_Your instructions_
Return only the line containing "161 | Roshan" and each line after it, exactly as written, through the end of the records.

_Records for the exercise_
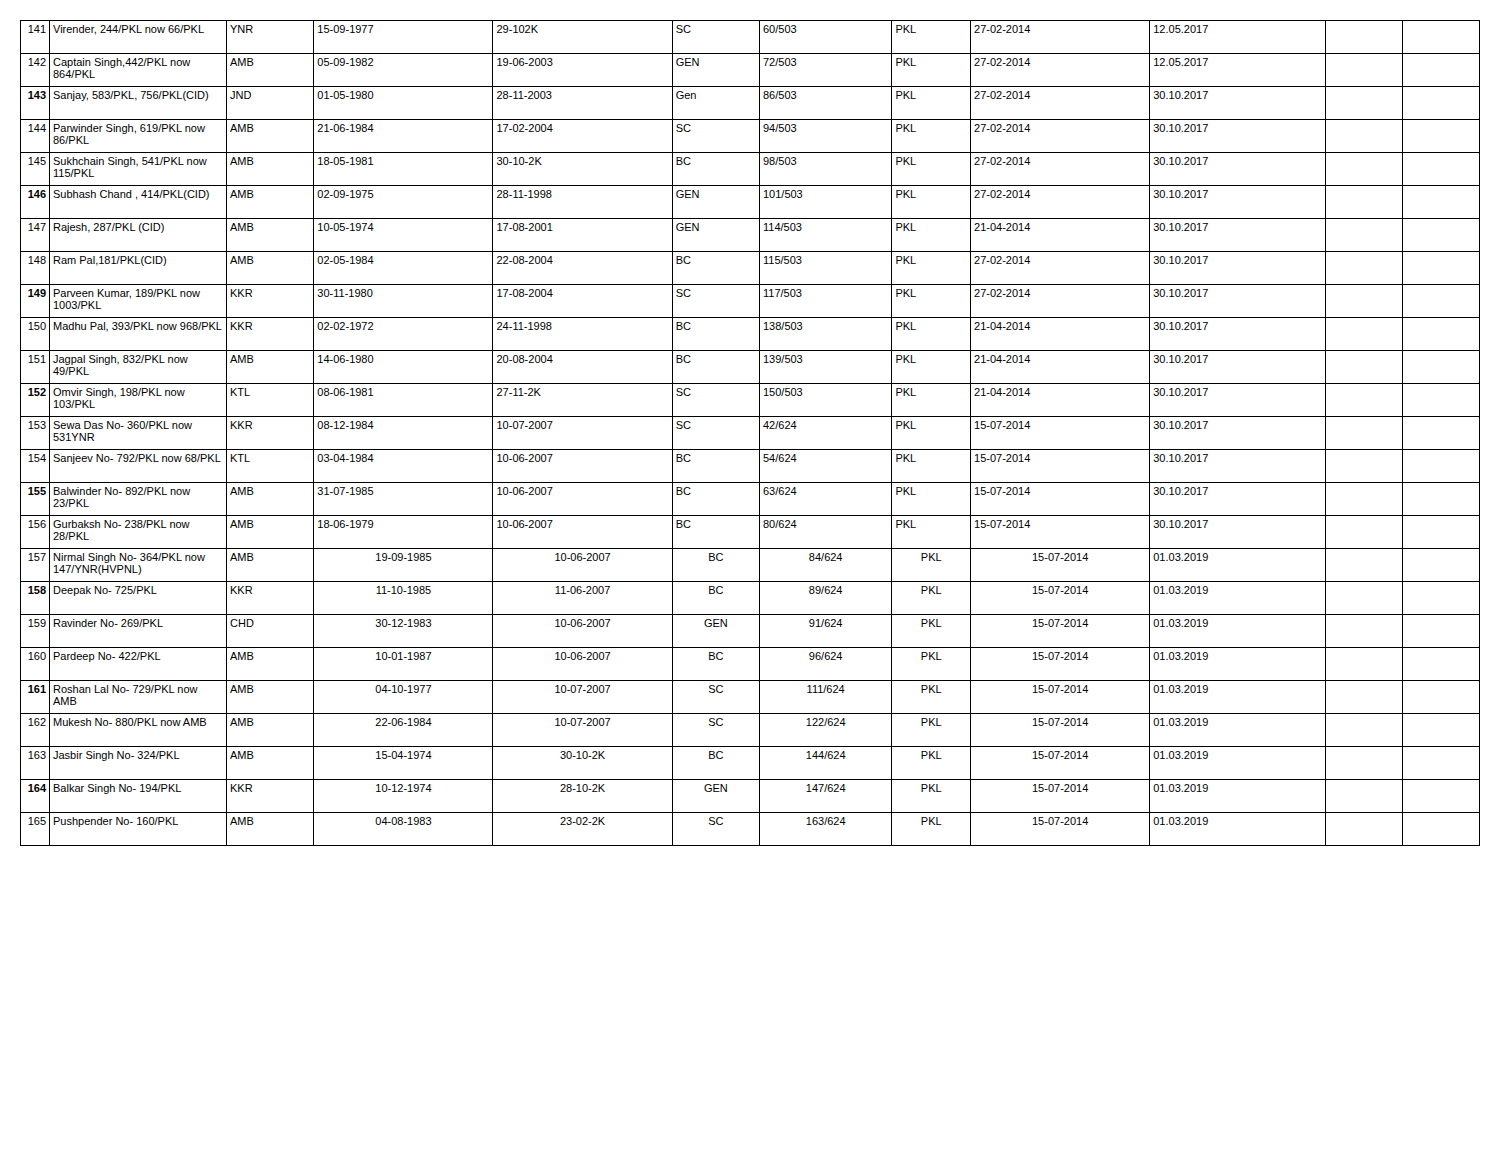| 141 | Virender, 244/PKL now 66/PKL | YNR | 15-09-1977 | 29-102K | SC | 60/503 | PKL | 27-02-2014 | 12.05.2017 | | |
| 142 | Captain Singh,442/PKL now 864/PKL | AMB | 05-09-1982 | 19-06-2003 | GEN | 72/503 | PKL | 27-02-2014 | 12.05.2017 | | |
| 143 | Sanjay, 583/PKL, 756/PKL(CID) | JND | 01-05-1980 | 28-11-2003 | Gen | 86/503 | PKL | 27-02-2014 | 30.10.2017 | | |
| 144 | Parwinder Singh, 619/PKL now 86/PKL | AMB | 21-06-1984 | 17-02-2004 | SC | 94/503 | PKL | 27-02-2014 | 30.10.2017 | | |
| 145 | Sukhchain Singh, 541/PKL now 115/PKL | AMB | 18-05-1981 | 30-10-2K | BC | 98/503 | PKL | 27-02-2014 | 30.10.2017 | | |
| 146 | Subhash Chand , 414/PKL(CID) | AMB | 02-09-1975 | 28-11-1998 | GEN | 101/503 | PKL | 27-02-2014 | 30.10.2017 | | |
| 147 | Rajesh, 287/PKL (CID) | AMB | 10-05-1974 | 17-08-2001 | GEN | 114/503 | PKL | 21-04-2014 | 30.10.2017 | | |
| 148 | Ram Pal,181/PKL(CID) | AMB | 02-05-1984 | 22-08-2004 | BC | 115/503 | PKL | 27-02-2014 | 30.10.2017 | | |
| 149 | Parveen Kumar, 189/PKL now 1003/PKL | KKR | 30-11-1980 | 17-08-2004 | SC | 117/503 | PKL | 27-02-2014 | 30.10.2017 | | |
| 150 | Madhu Pal, 393/PKL now 968/PKL | KKR | 02-02-1972 | 24-11-1998 | BC | 138/503 | PKL | 21-04-2014 | 30.10.2017 | | |
| 151 | Jagpal Singh, 832/PKL now 49/PKL | AMB | 14-06-1980 | 20-08-2004 | BC | 139/503 | PKL | 21-04-2014 | 30.10.2017 | | |
| 152 | Omvir Singh, 198/PKL now 103/PKL | KTL | 08-06-1981 | 27-11-2K | SC | 150/503 | PKL | 21-04-2014 | 30.10.2017 | | |
| 153 | Sewa Das No- 360/PKL now 531YNR | KKR | 08-12-1984 | 10-07-2007 | SC | 42/624 | PKL | 15-07-2014 | 30.10.2017 | | |
| 154 | Sanjeev No- 792/PKL now 68/PKL | KTL | 03-04-1984 | 10-06-2007 | BC | 54/624 | PKL | 15-07-2014 | 30.10.2017 | | |
| 155 | Balwinder No- 892/PKL now 23/PKL | AMB | 31-07-1985 | 10-06-2007 | BC | 63/624 | PKL | 15-07-2014 | 30.10.2017 | | |
| 156 | Gurbaksh No- 238/PKL now 28/PKL | AMB | 18-06-1979 | 10-06-2007 | BC | 80/624 | PKL | 15-07-2014 | 30.10.2017 | | |
| 157 | Nirmal Singh No- 364/PKL now 147/YNR(HVPNL) | AMB | 19-09-1985 | 10-06-2007 | BC | 84/624 | PKL | 15-07-2014 | 01.03.2019 | | |
| 158 | Deepak No- 725/PKL | KKR | 11-10-1985 | 11-06-2007 | BC | 89/624 | PKL | 15-07-2014 | 01.03.2019 | | |
| 159 | Ravinder No- 269/PKL | CHD | 30-12-1983 | 10-06-2007 | GEN | 91/624 | PKL | 15-07-2014 | 01.03.2019 | | |
| 160 | Pardeep No- 422/PKL | AMB | 10-01-1987 | 10-06-2007 | BC | 96/624 | PKL | 15-07-2014 | 01.03.2019 | | |
| 161 | Roshan Lal No- 729/PKL now AMB | AMB | 04-10-1977 | 10-07-2007 | SC | 111/624 | PKL | 15-07-2014 | 01.03.2019 | | |
| 162 | Mukesh No- 880/PKL now AMB | AMB | 22-06-1984 | 10-07-2007 | SC | 122/624 | PKL | 15-07-2014 | 01.03.2019 | | |
| 163 | Jasbir Singh No- 324/PKL | AMB | 15-04-1974 | 30-10-2K | BC | 144/624 | PKL | 15-07-2014 | 01.03.2019 | | |
| 164 | Balkar Singh No- 194/PKL | KKR | 10-12-1974 | 28-10-2K | GEN | 147/624 | PKL | 15-07-2014 | 01.03.2019 | | |
| 165 | Pushpender No- 160/PKL | AMB | 04-08-1983 | 23-02-2K | SC | 163/624 | PKL | 15-07-2014 | 01.03.2019 | | |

_Worked solution_
| 161 | Roshan Lal No- 729/PKL now AMB | AMB | 04-10-1977 | 10-07-2007 | SC | 111/624 | PKL | 15-07-2014 | 01.03.2019 | | |
| 162 | Mukesh No- 880/PKL now AMB | AMB | 22-06-1984 | 10-07-2007 | SC | 122/624 | PKL | 15-07-2014 | 01.03.2019 | | |
| 163 | Jasbir Singh No- 324/PKL | AMB | 15-04-1974 | 30-10-2K | BC | 144/624 | PKL | 15-07-2014 | 01.03.2019 | | |
| 164 | Balkar Singh No- 194/PKL | KKR | 10-12-1974 | 28-10-2K | GEN | 147/624 | PKL | 15-07-2014 | 01.03.2019 | | |
| 165 | Pushpender No- 160/PKL | AMB | 04-08-1983 | 23-02-2K | SC | 163/624 | PKL | 15-07-2014 | 01.03.2019 | | |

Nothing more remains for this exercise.